EDIT: adding it here so that it is preserved regardless of what happens on reddit
Question asked by a reddit user:
Very cool project! We have also been looking for a better RBAC solution for our Supabase app but haven't settled on one yet. I'd be curious to hear what you think of the approach mentioned in the official docs (https://supabase.com/docs/guides/database/postgres/custom-claims-and-role-based-access-control-rbac)?
Did you ever think about also incorporating role_permissions into your project?
My response:
I've actually been keeping on eye on those docs for a while. Currently, their auth hook approach is very similar to the way this package used to work. By storing the claims in the jwt, you make them accessible both server side and client side without requiring additional queries just to fetch them per request. This is great for performance. Unfortunately, it also means that if the claims change after a JWT has been issued, they won't take effect until the active JWT with the old claims expires and gets renewed. This means that if you are trying to revoke someone's access, you can't do it instantly. If you are trying to grant additional permission, the user won't be able to use it until they log out and log back in or until the JWT expires.
My library takes the approach of caching the claims in the user's raw_app_meta_data each time the claims are updated. This field is included in the JWT so it provides the same functionality as the official docs (albeit with a slightly different data structure). The difference comes in when a query is performed. My library uses the postgrest db_pre_request hook to trigger on all incoming api calls to postgrest, fetch the current state of the claims cache (not the JWT), and inject it into the request context. My RLS policy convenience functions check this request context first, before falling back to the JWT method. This means that as long as you are making queries via postgrest / supabase sdk, you are more secure than the official approach since it will always use the most up-to-date claims. There is a minimal performance impact to this approach because it fetches the claim cache for each request (but not for each row). I have found this impact to be negligible and definitely worth the added security for my application.
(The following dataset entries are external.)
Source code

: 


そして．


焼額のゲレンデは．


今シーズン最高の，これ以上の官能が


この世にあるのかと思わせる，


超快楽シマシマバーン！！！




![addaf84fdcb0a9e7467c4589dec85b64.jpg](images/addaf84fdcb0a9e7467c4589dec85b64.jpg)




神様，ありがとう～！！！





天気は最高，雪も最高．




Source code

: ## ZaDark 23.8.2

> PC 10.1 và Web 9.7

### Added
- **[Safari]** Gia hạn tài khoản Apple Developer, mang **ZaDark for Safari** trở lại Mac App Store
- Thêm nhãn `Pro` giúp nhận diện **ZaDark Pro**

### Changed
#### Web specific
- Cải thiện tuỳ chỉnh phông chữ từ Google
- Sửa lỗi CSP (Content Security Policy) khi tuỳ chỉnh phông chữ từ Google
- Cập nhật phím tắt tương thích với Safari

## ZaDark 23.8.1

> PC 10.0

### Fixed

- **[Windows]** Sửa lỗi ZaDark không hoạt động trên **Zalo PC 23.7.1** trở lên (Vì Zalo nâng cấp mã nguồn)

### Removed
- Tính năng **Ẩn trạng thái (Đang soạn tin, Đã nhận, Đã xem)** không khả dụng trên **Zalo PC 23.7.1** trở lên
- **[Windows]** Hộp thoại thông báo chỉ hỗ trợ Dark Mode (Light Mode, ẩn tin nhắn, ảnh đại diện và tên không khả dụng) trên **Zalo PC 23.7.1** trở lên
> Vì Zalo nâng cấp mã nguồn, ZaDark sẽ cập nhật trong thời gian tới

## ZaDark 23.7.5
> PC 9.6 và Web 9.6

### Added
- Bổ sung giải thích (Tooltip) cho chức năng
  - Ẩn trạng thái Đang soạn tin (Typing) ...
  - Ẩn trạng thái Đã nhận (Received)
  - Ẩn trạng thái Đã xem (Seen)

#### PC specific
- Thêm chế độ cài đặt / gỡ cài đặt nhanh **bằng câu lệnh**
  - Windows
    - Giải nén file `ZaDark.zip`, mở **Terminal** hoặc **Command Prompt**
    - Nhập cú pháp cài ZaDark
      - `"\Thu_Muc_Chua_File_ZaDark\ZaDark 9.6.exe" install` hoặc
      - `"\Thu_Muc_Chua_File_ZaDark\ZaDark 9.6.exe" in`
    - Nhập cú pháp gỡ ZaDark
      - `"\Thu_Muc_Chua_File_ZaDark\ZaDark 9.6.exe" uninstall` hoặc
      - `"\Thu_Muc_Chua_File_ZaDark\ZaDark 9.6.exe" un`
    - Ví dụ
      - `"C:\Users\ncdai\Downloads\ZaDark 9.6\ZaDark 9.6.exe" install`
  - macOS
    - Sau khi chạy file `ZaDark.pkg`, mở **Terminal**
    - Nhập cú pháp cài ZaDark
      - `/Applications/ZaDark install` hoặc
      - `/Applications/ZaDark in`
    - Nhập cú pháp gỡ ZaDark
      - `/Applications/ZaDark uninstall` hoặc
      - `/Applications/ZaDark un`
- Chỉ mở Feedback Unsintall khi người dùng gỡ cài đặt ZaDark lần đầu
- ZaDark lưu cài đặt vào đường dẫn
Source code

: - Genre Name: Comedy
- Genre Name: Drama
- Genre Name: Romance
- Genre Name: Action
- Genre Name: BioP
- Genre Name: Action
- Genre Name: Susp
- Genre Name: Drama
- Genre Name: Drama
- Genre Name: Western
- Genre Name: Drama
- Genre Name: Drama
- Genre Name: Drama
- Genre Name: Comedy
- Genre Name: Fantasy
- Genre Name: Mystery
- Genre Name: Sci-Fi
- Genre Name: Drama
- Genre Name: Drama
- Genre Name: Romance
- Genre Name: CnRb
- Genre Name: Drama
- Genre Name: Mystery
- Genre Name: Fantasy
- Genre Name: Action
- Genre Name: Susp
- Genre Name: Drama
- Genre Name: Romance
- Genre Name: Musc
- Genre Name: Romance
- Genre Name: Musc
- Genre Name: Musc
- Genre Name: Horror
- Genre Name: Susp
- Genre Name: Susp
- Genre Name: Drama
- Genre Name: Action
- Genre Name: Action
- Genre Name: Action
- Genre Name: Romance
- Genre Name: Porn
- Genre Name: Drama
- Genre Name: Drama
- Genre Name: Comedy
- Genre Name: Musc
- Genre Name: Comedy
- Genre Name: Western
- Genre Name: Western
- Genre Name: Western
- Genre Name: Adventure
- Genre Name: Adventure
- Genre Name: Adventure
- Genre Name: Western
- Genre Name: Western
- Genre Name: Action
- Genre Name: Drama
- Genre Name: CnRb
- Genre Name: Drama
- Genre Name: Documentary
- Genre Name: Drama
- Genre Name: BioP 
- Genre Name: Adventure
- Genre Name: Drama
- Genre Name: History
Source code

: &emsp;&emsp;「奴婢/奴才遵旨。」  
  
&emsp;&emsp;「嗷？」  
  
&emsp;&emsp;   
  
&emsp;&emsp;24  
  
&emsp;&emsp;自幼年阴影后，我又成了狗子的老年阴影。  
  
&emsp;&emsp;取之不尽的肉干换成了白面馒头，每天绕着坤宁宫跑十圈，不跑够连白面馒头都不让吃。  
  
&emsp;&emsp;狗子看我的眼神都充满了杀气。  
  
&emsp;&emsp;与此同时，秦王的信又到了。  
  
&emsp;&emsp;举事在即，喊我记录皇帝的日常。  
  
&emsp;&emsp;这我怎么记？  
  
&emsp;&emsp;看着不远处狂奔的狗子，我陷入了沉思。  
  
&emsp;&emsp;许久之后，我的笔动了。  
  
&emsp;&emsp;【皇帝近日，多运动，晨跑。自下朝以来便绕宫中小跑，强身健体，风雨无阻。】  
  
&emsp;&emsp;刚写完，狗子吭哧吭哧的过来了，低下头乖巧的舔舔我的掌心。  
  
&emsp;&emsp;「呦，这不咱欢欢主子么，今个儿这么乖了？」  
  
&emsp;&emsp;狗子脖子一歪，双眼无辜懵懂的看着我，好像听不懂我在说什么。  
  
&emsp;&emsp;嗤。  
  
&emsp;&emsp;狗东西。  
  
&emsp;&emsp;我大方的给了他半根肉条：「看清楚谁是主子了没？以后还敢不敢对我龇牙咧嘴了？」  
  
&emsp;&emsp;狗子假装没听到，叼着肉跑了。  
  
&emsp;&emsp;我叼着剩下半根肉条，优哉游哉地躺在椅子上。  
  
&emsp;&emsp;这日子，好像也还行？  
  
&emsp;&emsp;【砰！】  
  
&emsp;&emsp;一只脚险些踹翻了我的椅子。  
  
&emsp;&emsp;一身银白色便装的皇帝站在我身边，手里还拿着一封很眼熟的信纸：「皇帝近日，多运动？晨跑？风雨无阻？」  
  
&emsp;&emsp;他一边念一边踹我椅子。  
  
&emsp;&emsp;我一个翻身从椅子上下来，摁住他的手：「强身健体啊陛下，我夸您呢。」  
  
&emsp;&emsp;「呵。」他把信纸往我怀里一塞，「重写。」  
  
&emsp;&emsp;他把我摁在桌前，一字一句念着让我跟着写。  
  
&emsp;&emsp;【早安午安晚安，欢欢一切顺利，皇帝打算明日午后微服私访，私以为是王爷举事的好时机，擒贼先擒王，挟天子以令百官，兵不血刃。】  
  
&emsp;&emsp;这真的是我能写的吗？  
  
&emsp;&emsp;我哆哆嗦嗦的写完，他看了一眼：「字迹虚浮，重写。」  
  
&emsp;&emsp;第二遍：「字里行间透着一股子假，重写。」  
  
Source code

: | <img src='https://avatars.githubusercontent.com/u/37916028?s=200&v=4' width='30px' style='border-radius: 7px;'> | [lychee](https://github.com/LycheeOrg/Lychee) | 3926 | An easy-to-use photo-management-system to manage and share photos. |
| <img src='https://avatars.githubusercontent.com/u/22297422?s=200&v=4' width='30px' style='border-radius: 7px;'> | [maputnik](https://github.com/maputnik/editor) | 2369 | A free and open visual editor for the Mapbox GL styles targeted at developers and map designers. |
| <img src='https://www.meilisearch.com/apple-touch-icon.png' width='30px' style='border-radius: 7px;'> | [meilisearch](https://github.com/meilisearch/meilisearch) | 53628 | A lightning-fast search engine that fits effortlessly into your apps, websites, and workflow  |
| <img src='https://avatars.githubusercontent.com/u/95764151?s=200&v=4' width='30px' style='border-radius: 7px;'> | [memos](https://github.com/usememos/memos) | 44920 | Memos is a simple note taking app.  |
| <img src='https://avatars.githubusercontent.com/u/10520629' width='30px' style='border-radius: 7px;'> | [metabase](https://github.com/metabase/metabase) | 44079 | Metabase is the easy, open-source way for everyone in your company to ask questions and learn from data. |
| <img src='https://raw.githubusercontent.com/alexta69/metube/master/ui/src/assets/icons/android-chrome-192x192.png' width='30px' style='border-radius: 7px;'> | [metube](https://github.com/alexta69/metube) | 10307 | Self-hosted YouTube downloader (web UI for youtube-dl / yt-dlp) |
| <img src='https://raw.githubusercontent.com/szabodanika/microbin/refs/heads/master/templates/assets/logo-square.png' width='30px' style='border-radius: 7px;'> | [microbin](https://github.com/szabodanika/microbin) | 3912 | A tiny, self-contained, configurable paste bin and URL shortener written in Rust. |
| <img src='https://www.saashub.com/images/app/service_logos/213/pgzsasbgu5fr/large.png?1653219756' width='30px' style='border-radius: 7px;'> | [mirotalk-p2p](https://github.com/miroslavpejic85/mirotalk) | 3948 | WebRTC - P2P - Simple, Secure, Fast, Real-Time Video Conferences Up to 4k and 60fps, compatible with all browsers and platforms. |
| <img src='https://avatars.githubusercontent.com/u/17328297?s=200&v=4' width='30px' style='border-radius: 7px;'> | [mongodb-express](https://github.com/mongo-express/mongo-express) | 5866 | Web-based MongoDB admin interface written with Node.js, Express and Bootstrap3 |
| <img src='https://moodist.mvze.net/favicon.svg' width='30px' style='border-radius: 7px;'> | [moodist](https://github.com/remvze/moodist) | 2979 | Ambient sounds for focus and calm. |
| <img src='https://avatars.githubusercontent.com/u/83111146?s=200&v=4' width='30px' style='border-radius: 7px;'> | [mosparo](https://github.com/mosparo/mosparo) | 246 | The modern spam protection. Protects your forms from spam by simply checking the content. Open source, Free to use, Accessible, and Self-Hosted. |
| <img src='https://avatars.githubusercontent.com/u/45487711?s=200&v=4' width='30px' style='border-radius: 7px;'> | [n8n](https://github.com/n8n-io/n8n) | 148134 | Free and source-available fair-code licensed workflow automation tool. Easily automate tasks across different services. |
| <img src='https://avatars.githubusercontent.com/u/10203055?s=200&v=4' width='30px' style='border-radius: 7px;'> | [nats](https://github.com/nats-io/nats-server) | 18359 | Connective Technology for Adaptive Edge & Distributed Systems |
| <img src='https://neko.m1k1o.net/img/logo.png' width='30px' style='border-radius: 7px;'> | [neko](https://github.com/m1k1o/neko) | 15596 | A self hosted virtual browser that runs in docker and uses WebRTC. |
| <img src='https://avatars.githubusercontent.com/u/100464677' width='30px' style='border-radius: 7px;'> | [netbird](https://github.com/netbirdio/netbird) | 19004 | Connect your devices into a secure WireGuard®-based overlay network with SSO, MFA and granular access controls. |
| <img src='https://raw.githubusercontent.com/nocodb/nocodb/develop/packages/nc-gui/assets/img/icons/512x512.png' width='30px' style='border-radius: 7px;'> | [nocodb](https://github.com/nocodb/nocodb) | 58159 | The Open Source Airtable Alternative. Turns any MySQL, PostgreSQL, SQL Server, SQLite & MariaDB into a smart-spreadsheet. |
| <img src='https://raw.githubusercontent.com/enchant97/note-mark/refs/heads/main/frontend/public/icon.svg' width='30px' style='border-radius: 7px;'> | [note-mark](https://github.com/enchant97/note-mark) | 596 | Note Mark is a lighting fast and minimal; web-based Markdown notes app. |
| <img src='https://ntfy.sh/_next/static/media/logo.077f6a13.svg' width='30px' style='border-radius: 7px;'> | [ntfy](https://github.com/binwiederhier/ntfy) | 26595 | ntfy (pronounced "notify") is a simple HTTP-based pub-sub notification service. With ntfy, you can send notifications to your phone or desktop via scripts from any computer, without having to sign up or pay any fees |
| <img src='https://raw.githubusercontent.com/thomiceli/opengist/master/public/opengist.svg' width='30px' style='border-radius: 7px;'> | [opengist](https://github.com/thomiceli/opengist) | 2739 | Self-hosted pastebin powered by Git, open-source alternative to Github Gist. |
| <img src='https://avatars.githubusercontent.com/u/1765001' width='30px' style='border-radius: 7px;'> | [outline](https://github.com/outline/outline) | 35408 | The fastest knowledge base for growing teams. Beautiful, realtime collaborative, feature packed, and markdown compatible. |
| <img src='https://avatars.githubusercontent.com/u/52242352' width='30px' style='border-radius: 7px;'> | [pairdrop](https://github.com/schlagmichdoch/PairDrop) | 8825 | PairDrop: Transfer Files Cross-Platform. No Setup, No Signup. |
Finally, the official docs guide you on implementing RBAC, but not Multi-Tenant RBAC. This means that while you can assign roles and permissions, it isn't obvious how to have multiple teams/organizations of users that each manage their own roles/permissions within their team/org. My library supports this natively by using groups to organize collections of users and then any number of roles per user, per group. You can use the same dot notation from the official docs to add permissions to this as well.
In summary, my package should accomplish everything the official solution does while also adding security, more convenient methods to call in RLS policies, and multi-tenant support, if you want it. Let me know if I can help clarify any of this futher. Thanks for checking it out, I appreciate the questions and the feedback!
@point-source I am thinking of going with your implementation. How hard is it going to be for me to migrate your implementation to auth hook, if I were to migrate for x or y reason?
Hey there, thanks so much for this awesome project!
We've released some official guidance around custom claims & RBAC using the new Auth Hooks approach: https://supabase.com/docs/guides/auth/custom-claims-and-role-based-access-control-rbac
Would love if you could review and see if that would make sense to adopt for this project?